-------- Texte source
Notre scénario central
Les marchés achètent actuellement un scénario de sortie de crise assez rapide, considérant que le pic de l’épidémie est proche et que, grâce au soutien potentiellement illimité des Banques Centrales, le cap difficile sera franchi. Celles-ci vont en effet absorber le surplus de dettes publiques émises et les porter et/ou « roller ». Les États peuvent donc s’endetter éternellement à taux 0, où est le problème ?
En revanche, la crise est brutale et l’impact sur les comptes des entreprises sera très important. Nous envisageons donc des marchés actions pris entre ces deux logiques, avec beaucoup de volatilité.
----------------
-------- Bloc de données
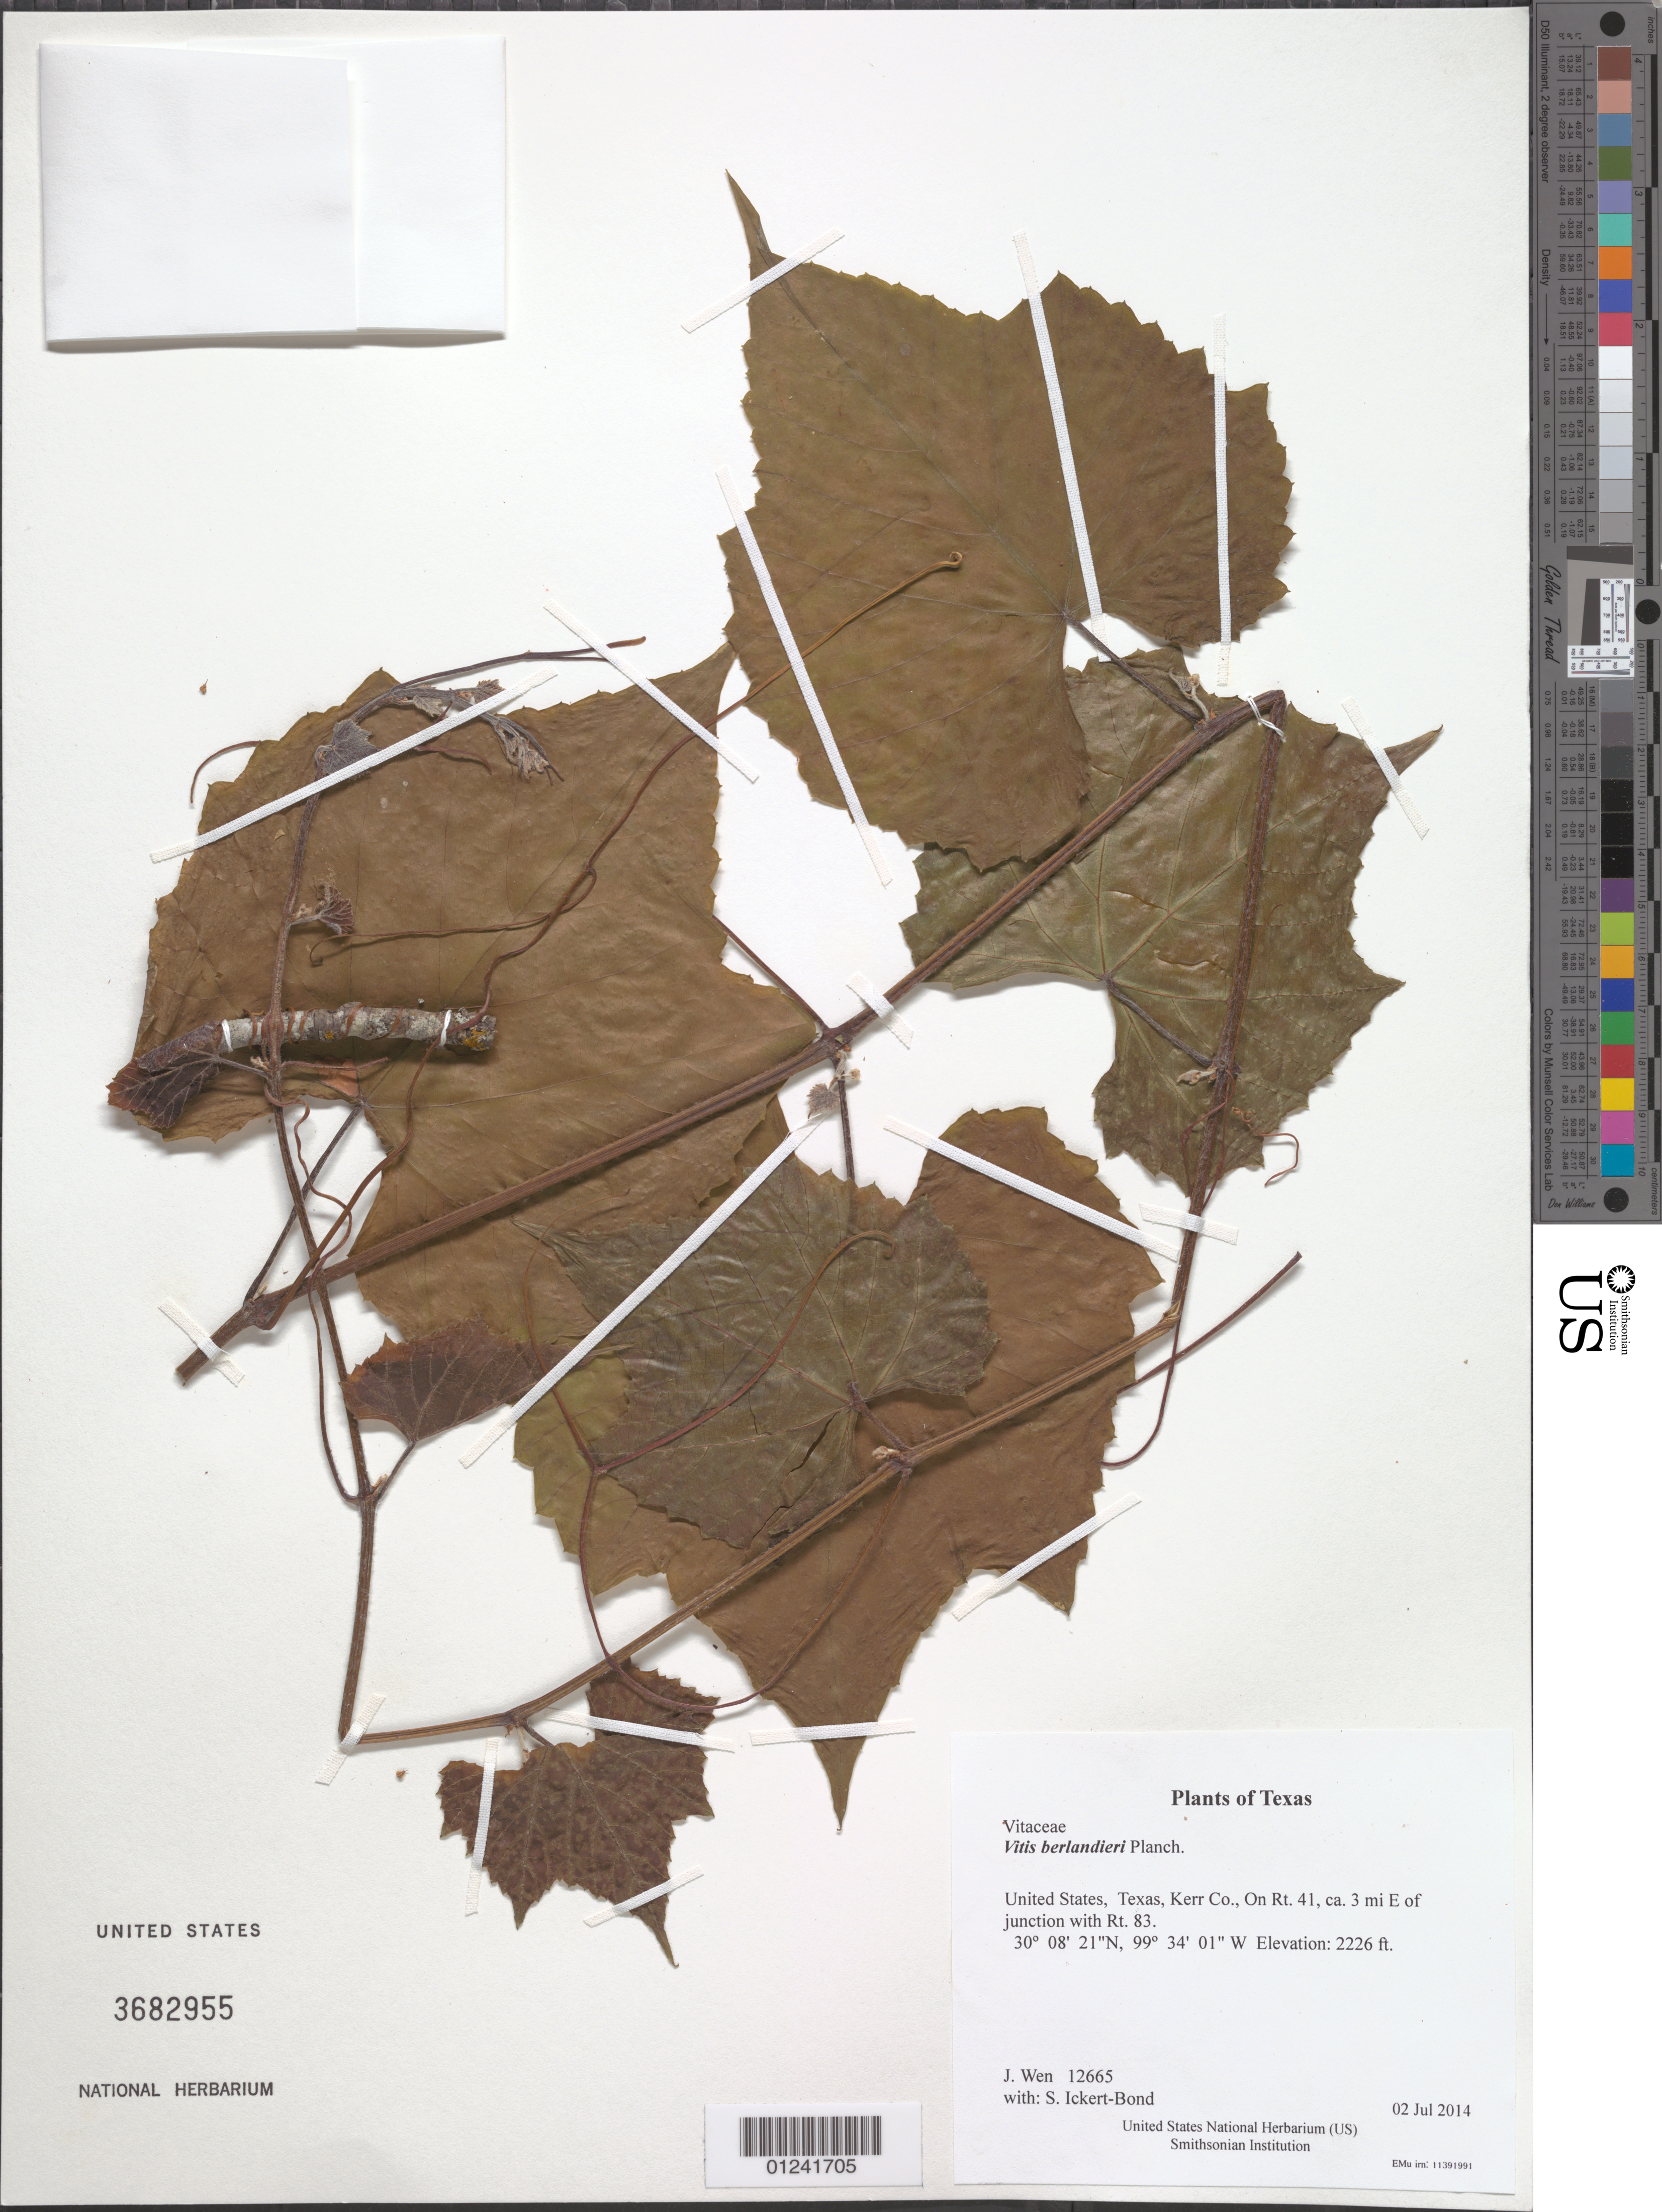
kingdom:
----------------
> _Exercices écrits_
(a) Dans le texte sur les marchés financiers, grâce à quoi les marchés pensent-ils que le cap difficile sera franchi ?
(b) Reprenez le texte sur les marchés financiers à la suite de sa dernière phrase.

> _Corrigé_
(a) Grâce au soutien potentiellement illimité des Banques Centrales.

(b)
D’ailleurs, les phases de grandes corrections boursières se font souvent en plusieurs temps, une nouvelle vague de baisse ne serait pas surprenante de ce point de vue. Elle donnerait l’occasion de renforcer à bon compte les portefeuilles, comme le mois dernier.
Plus globalement, nous préférons investir dans les entreprises que dans les États, et nous restons positifs sur les segments « Investment Grade » et « High Yield ». Et n’oublions pas l’or qui « coche beaucoup de cases » actuellement.
NOTES
- Google, Amazon, Facebook, Apple.
- PER : Price Earning Ratio. Indicateur d’analyse boursière : ratio de cours divisé par le bénéfice.